Start of Supplied data
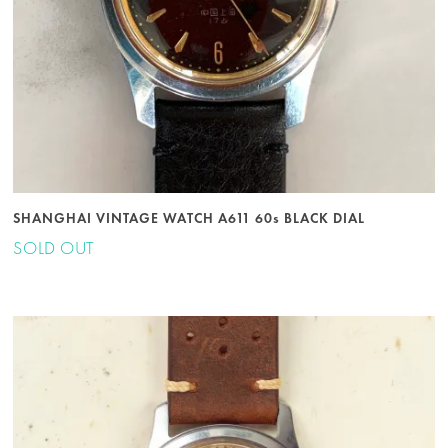
SHANGHAI VINTAGE WATCH A611 60s BLACK DIAL
SOLD OUT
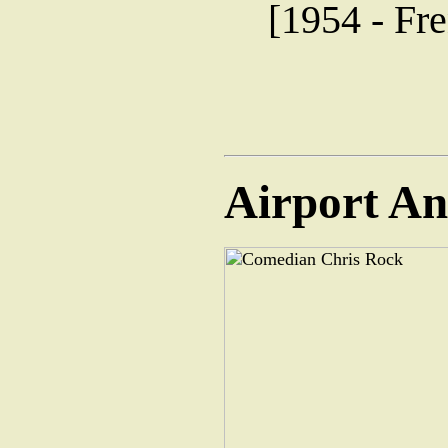
[1954 - Fre
Airport A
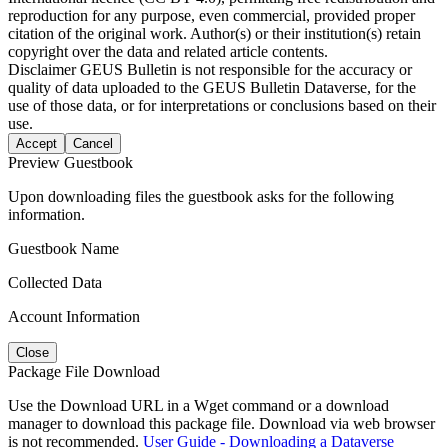
reproduction for any purpose, even commercial, provided proper
citation of the original work. Author(s) or their institution(s) retain
copyright over the data and related article contents.
Disclaimer
GEUS Bulletin is not responsible for the accuracy or
quality of data uploaded to the GEUS Bulletin Dataverse, for the
use of those data, or for interpretations or conclusions based on their
use.
Accept
Cancel
Preview Guestbook
Upon downloading files the guestbook asks for the following
information.
Guestbook Name
Collected Data
Account Information
Close
Package File Download
Use the Download URL in a Wget command or a download
manager to download this package file. Download via web browser
is not recommended.
User Guide - Downloading a Dataverse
End of Supplied data
**Description of the task**
All entries should be given again exactly, except that pictures are to be excluded.

**Reply**
SHANGHAI VINTAGE WATCH A611 60s BLACK DIAL
SOLD OUT
[1954 - Fre
Airport A
reproduction for any purpose, even commercial, provided proper
citation of the original work. Author(s) or their institution(s) retain
copyright over the data and related article contents.
Disclaimer
GEUS Bulletin is not responsible for the accuracy or
quality of data uploaded to the GEUS Bulletin Dataverse, for the
use of those data, or for interpretations or conclusions based on their
use.
Accept
Cancel
Preview Guestbook
Upon downloading files the guestbook asks for the following
information.
Guestbook Name
Collected Data
Account Information
Close
Package File Download
Use the Download URL in a Wget command or a download
manager to download this package file. Download via web browser
is not recommended.
User Guide - Downloading a Dataverse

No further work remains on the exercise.